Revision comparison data

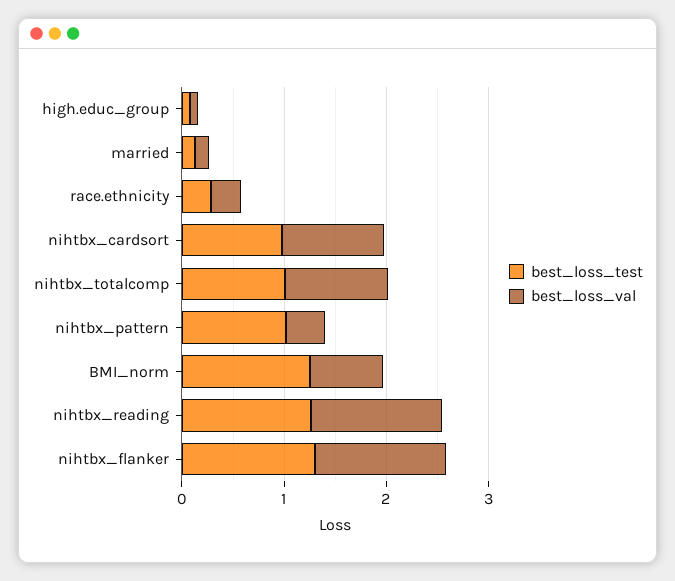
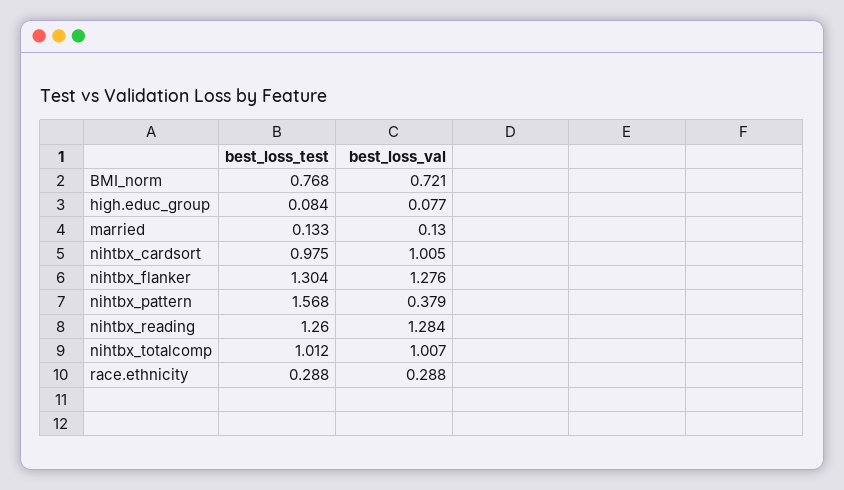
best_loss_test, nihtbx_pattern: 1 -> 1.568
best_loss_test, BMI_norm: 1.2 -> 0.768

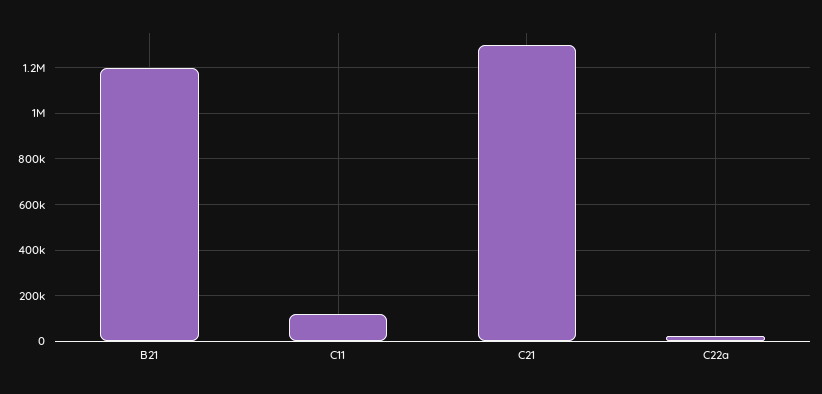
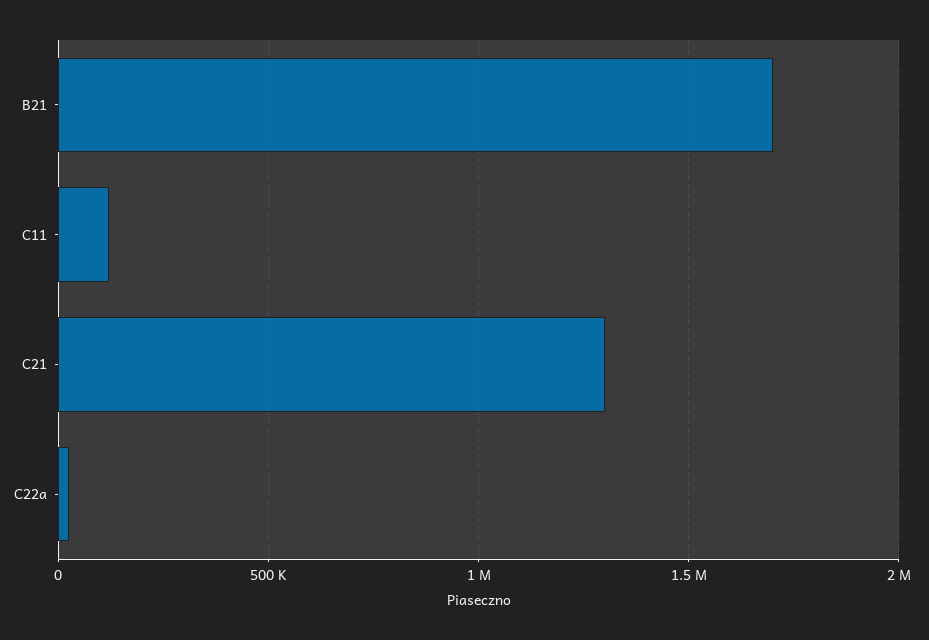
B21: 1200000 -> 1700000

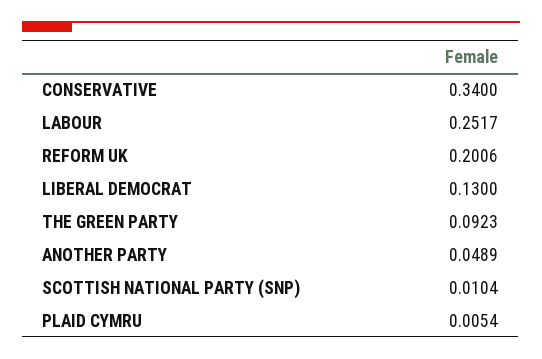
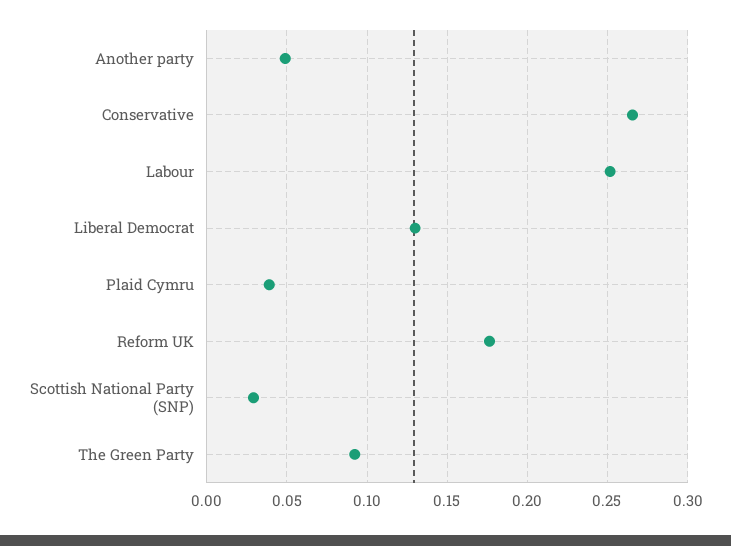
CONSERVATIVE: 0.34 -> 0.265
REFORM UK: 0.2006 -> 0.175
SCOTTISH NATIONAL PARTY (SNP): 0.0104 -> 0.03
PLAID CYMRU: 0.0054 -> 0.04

**Task prompt:**
Lines from the one with "REFORM UK: 0.2006 -> 0.175" through the end of the data: set these down exactly, including both ends and nothing more.

**Result:**
REFORM UK: 0.2006 -> 0.175
SCOTTISH NATIONAL PARTY (SNP): 0.0104 -> 0.03
PLAID CYMRU: 0.0054 -> 0.04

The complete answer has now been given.